The economic development argument Kansas City is making is not about the 40 days of matches. FIFA will collect an estimated $8.9 billion from the tournament; Kansas City sees no share of ticket revenue, concessions, merchandise, or parking.
Instead, the city is using the tournament as an opportunity to drive local economic development, and show organizations what the market is capable of. Cowden’s organization brought 13 C-level executives from the animal health and biosciences sector. KC House, a private invitation-only venue modeled on the USA Houses Cowden observed at the Qatar World Cup, hosted heads of state, ambassadors, and business leaders from around the world. “When we bring people here, they look around and they experience—they feel everything about Kansas City,” he said. “You can’t do that in a digital format.”
He calls it “the epiphany of the visit.” The world’s largest fintech company Fiserv was set on Nashville before its Kansas City visit and chose it instead for a tech center that could eventually reach 2,000 employees. Panasonic put a $4 billion battery factory there after looking primarily across the South.

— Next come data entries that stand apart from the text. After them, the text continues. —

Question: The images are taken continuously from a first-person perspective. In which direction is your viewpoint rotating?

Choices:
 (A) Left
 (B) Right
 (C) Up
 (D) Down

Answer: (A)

Jorgensen described watching a Netherlands consulate official fall into conversation with Populous about potential partnerships during a KC House event. “Here’s some people we can partner with going forward,” Jorgensen said.
Plenty of doubt
The Atlanta 1996 Olympics comparison comes up constantly. “They were doubted,” Cowden said. “There were all sorts of people who were doubting Atlanta.” Three decades of ascent followed. “This is not so much a sporting event,” Cowden said. “It’s a catalyst of what Kansas City we know we can become.”

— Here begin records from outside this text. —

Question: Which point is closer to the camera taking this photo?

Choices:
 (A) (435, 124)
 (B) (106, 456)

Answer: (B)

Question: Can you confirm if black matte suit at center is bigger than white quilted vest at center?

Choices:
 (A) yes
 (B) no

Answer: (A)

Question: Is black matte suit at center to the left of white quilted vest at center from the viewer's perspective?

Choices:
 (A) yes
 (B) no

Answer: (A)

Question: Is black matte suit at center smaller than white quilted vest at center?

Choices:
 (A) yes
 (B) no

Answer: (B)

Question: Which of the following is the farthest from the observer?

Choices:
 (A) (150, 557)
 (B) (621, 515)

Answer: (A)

Twelve of the last 14 World Cups have generated net losses for host cities, and nearly 80% of U.S. host city hotels said bookings were tracking below initial forecasts. “Probably not,” she said when asked if there would be a measurable short-term GDP boost. But she sees the argument for Kansas City specifically. “Who doesn’t know New York and has made a decision about whether they live there, work there, invest there?” she said. “The opportunity for us was greater to begin with.”
“It’s not just about these 40-whatever days. It’s about sustained and long-term impact,” Kramer added. “How do we have conversations about trade, about foreign investment, about locating a headquarters here? How do we connect decision makers to Kansas City using the World Cup as a platform?”
“When all this is said and done,” Cowden said, “you’ll be able to count up the numbers and say, okay, this is the direct economic spinoff, and I think it’s somewhere around $650 million. That’s fine. But then what that doesn’t take into account is how we feel, and how people in our region feel. There’s a tremendous amount of pride for Kansas City that was already existing. And what the World Cup does, it just takes it that much further.”